As I drove up I-82 towards Prosser the first night, I took a moment to reflect on just how special of a place the Columbia and Yakima Valleys are. Spring being the best time of year in the area, I felt a sense of place that was much more laid back and at-home than my trip to Sonoma and Napa a month before. I hope the Red Mountain and Prosser area never lose that atmosphere, strongly rooted in a down-to-earth agricultural history. World class wine up a dirt road, in the middle of some sagebrush, rattle snakes, and great people.  Oh, and the sunsets...

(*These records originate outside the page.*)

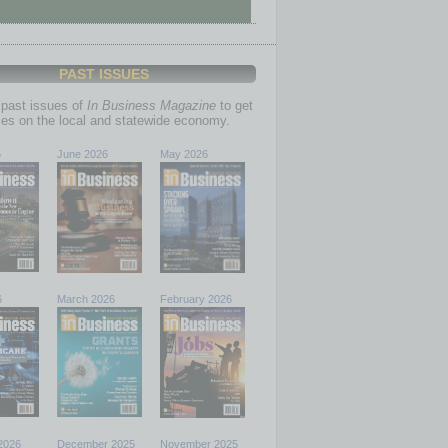
PAST ISSUES
past issues of
In Business Magazine
to get
ries on the local and statewide economy.
6
June 2026
May 2026
6
March 2026
February 2026
2026
December 2025
November 2025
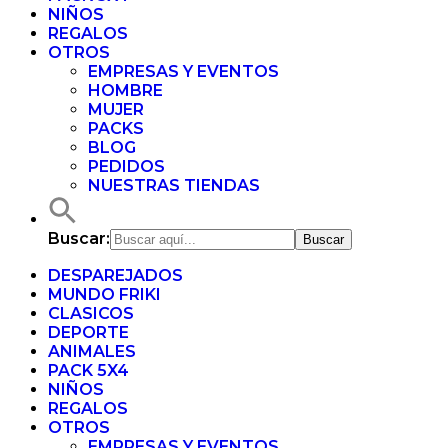
NIÑOS
REGALOS
OTROS
EMPRESAS Y EVENTOS
HOMBRE
MUJER
PACKS
BLOG
PEDIDOS
NUESTRAS TIENDAS
Buscar:
DESPAREJADOS
MUNDO FRIKI
CLASICOS
DEPORTE
ANIMALES
PACK 5X4
NIÑOS
REGALOS
OTROS
EMPRESAS Y EVENTOS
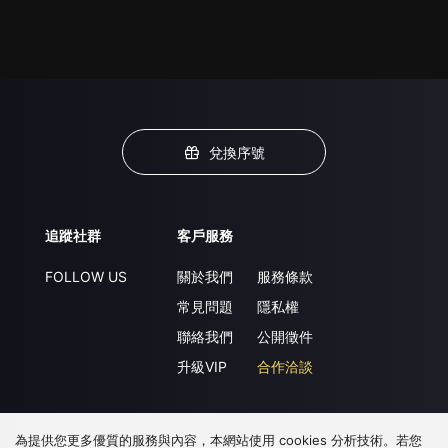
兌換序號
追蹤社群
客戶服務
FOLLOW US
關於我們
服務條款
常見問題
隱私權
聯絡我們
公開徵件
升級VIP
合作洽談
為提供您更多優質的服務與內容，本網站使用 cookies 分析技術。若您
下載 APP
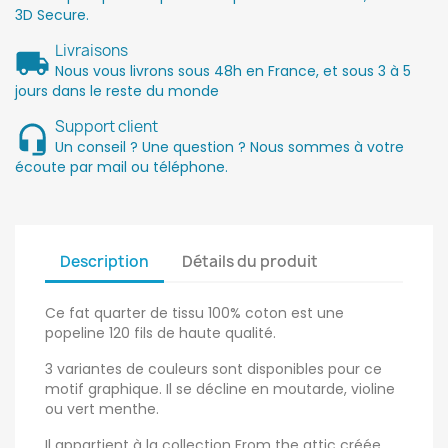
3D Secure.
Livraisons
Nous vous livrons sous 48h en France, et sous 3 à 5
jours dans le reste du monde
Support client
Un conseil ? Une question ? Nous sommes à votre
écoute par mail ou téléphone.
Description
Détails du produit
Ce fat quarter de tissu 100% coton est une
popeline 120 fils de haute qualité.
3 variantes de couleurs sont disponibles pour ce
motif graphique. Il se décline en moutarde, violine
ou vert menthe.
Il appartient à la collection From the attic créée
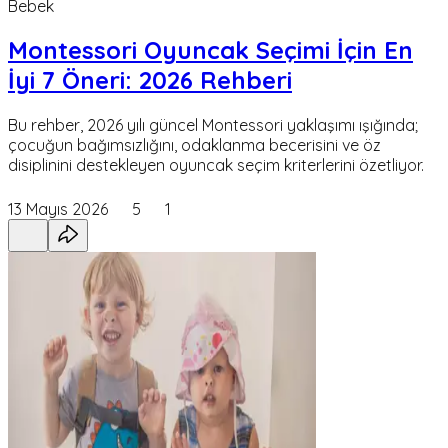
Bebek
Montessori Oyuncak Seçimi İçin En
İyi 7 Öneri: 2026 Rehberi
Bu rehber, 2026 yılı güncel Montessori yaklaşımı ışığında;
çocuğun bağımsızlığını, odaklanma becerisini ve öz
disiplinini destekleyen oyuncak seçim kriterlerini özetliyor.
13 Mayıs 2026
5
1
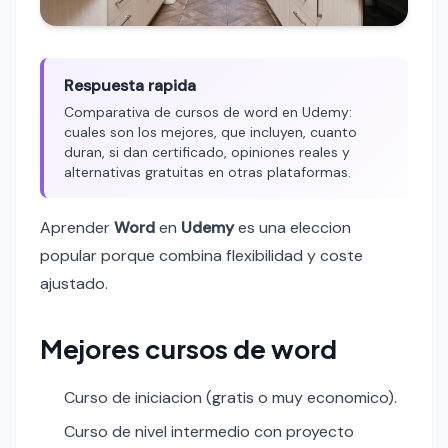
Respuesta rapida
Comparativa de cursos de word en Udemy:
cuales son los mejores, que incluyen, cuanto
duran, si dan certificado, opiniones reales y
alternativas gratuitas en otras plataformas.
Aprender
Word
en
Udemy
es una eleccion
popular porque combina flexibilidad y coste
ajustado.
Mejores cursos de word
Curso de iniciacion (gratis o muy economico).
Curso de nivel intermedio con proyecto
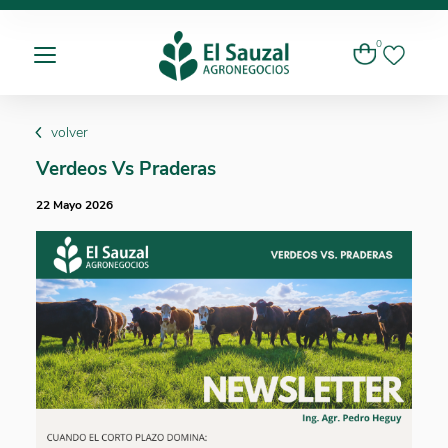
0
volver
Verdeos Vs Praderas
22 Mayo 2026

All in all, Spring Barrel Tasting provided a wonderful opportunity to taste upcoming new releases and visit wineries not typically open to the public. As the day went on, crowds grew and I had to remind myself that it wasn't a race to try as many wines as possible - that trying the wine was the experience, versus completing a checklist. The nature of this type of weekend doesn't leave a lot of time to chat with winery staff or winemakers, but it definitely was well organized and resonates with many consumers. I'd recommend Friday if you'd like to avoid some crowds. Oh, and be safe.